2000 years ago Jesus of Nazareth walked around Galilee and
Jerusalem preaching wisdom, performing miracles, challenging human
self-sufficiency, and manifesting the love and grace of God. The events
surrounding his death and resurrection were so energizing and generative that
within a very short time the name of Jesus was increasingly tied to such strong
titles as “messiah” (“Christ”), “savior”, “son of God”; eventually the language
extended so far as to say that “in him the fullness of God was pleased to dwell,”

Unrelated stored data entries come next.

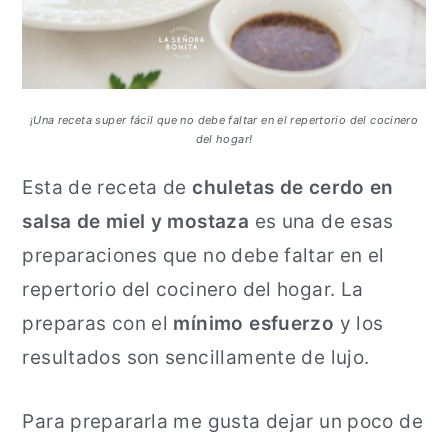
a
n
l
c
i
p
¡Una receta super fácil que no debe faltar en el repertorio del cocinero
del hogar!
a
l
Esta de receta de
chuletas de cerdo en
salsa de miel y mostaza
es una de esas
preparaciones que no debe faltar en el
repertorio del cocinero del hogar. La
preparas con el
mínimo esfuerzo
y los
resultados son sencillamente de lujo.
Para prepararla me gusta dejar un poco de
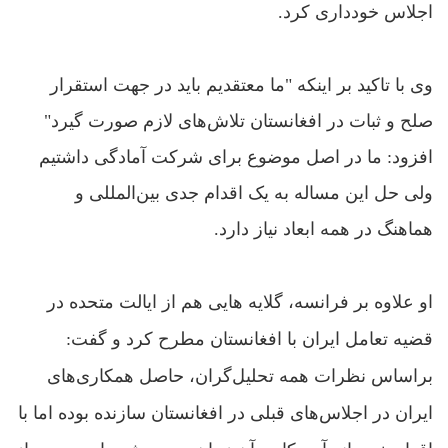
اجلاس خوددارى کرد.
وى با تاکید بر اینکه "ما معتقديم بايد در جهت استقرار
صلح و ثبات در افغانستان تلاش‌هاى لازم صورت گيرد"
افزود: ما در اصل موضوع براى شرکت آمادگى داشتيم
ولى حل اين مساله به يک اقدام جدى بين‌المللى و
هماهنگ در همه‌ ابعاد نياز دارد.
او علاوه بر فرانسه، گلایه هایی هم از ایالت متحده در
قضیه تعامل ایران با افغانستان مطرح کرد و گفت:
براساس نظرات همه‌ تحليل‌گران، حاصل همکارى‌هاى
ايران در اجلاس‌هاى قبلى در افغانستان سازنده بوده اما با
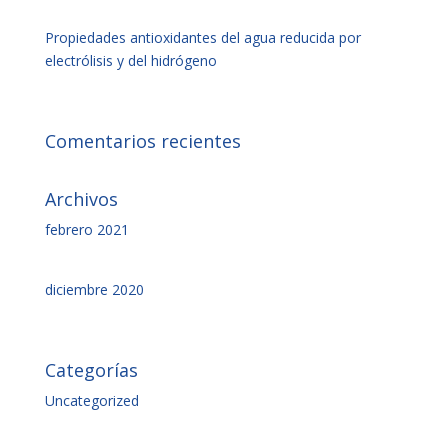
Propiedades antioxidantes del agua reducida por
electrólisis y del hidrógeno
Comentarios recientes
Archivos
febrero 2021
diciembre 2020
Categorías
Uncategorized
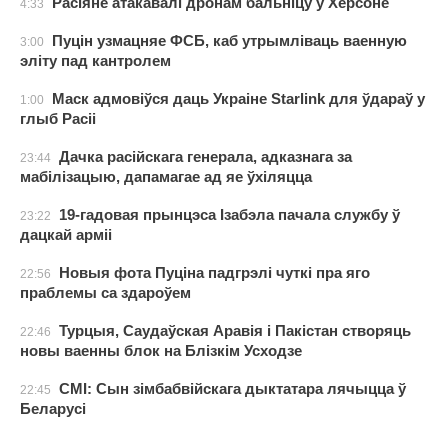
Расіяне атакавалі дронам бальніцу ў Херсоне
4:33
Пуцін узмацняе ФСБ, каб утрымліваць ваенную
3:00
эліту пад кантролем
Маск адмовіўся даць Украіне Starlink для ўдараў у
1:00
глыб Расіі
Дачка расійскага генерала, адказнага за
23:44
мабілізацыю, дапамагае ад яе ўхіляцца
19-гадовая прынцэса Ізабэла пачала службу ў
23:22
дацкай арміі
Новыя фота Пуціна падгрэлі чуткі пра яго
22:56
праблемы са здароўем
Турцыя, Саудаўская Аравія і Пакістан створяць
22:46
новы ваенны блок на Блізкім Усходзе
СМІ: Сын зімбабвійскага дыктатара лячыцца ў
22:45
Беларусі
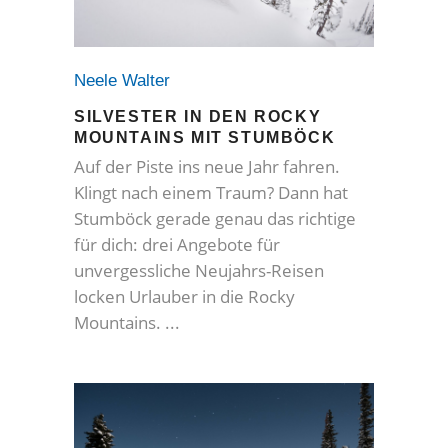
Neele Walter
SILVESTER IN DEN ROCKY
MOUNTAINS MIT STUMBÖCK
Auf der Piste ins neue Jahr fahren.
Klingt nach einem Traum? Dann hat
Stumböck gerade genau das richtige
für dich: drei Angebote für
unvergessliche Neujahrs-Reisen
locken Urlauber in die Rocky
Mountains.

and ultimately relating him to the very act of creation: “In the beginning was
the Word…”. This language surrounding Jesus, though, most certainly did not
emerge in a vacuum or intellectual ivory tower, but was always correlative to
the development of a community which dedicated itself to the fostering of this
language, not only in conceptual formulations, but also in word, deed, and
presence in the world.
Fast forward 2000 years, through councils, creeds, crusades,
martyrdoms, persecutions, and empires and we arrive at one place among many
where the Christian tradition has branched: a third floor office at Kwantlen
Polytechnic University. The language and practices of the tradition are still
with us: the reading of scripture, the pursuit of justice, the sharing of bread
and wine, the opening of ourselves to God in prayer. This tradition now finds a
new home and a new context at Kwantlen. The open questions before us are now:
how is Christ known here? What does the gospel mean now? Where is God at work
in the World, in Surrey, at Kwantlen?
This is the task
of a Christian chaplain: to ask these questions and to never stop attempting to
answer them with both word and deed. Our very lives both are the gift of God and a response
to the gift of God. It is the gift, if you will, that keeps on giving. A
new centre, a new focal point for this giving has now been opened here at
Kwantlen. Kwantlen itself is now the
gift to be received and the task to be accomplished. God in Christ is always
already working here, God has already elected, called, chosen Kwantlen for something. For what? This is a task of
discernment for me as a chaplain and for each Christian and, indeed, for each person who crosses the threshold of this
centre for learning and growing. However, though this task of discerning God’s
call may be fluid, dynamic, and as of yet unspecified, it is specified insofar as it is never separated from the
establishment of God’s kingdom of love and justice made perfectly known 2000 years
ago. The perfection of the knowledge of God in Jesus is not a finished task; it
is one which is always-already only beginning in every moment of our lives.
Regarding beginnings, though, it is surely
and explicitly a beginning here at Kwantlen where the joys and challenges
of chaplaincy still lie in a book closed before me, but waiting to be explored,
enjoyed, savoured, and encountered. I’m only now turning the first page.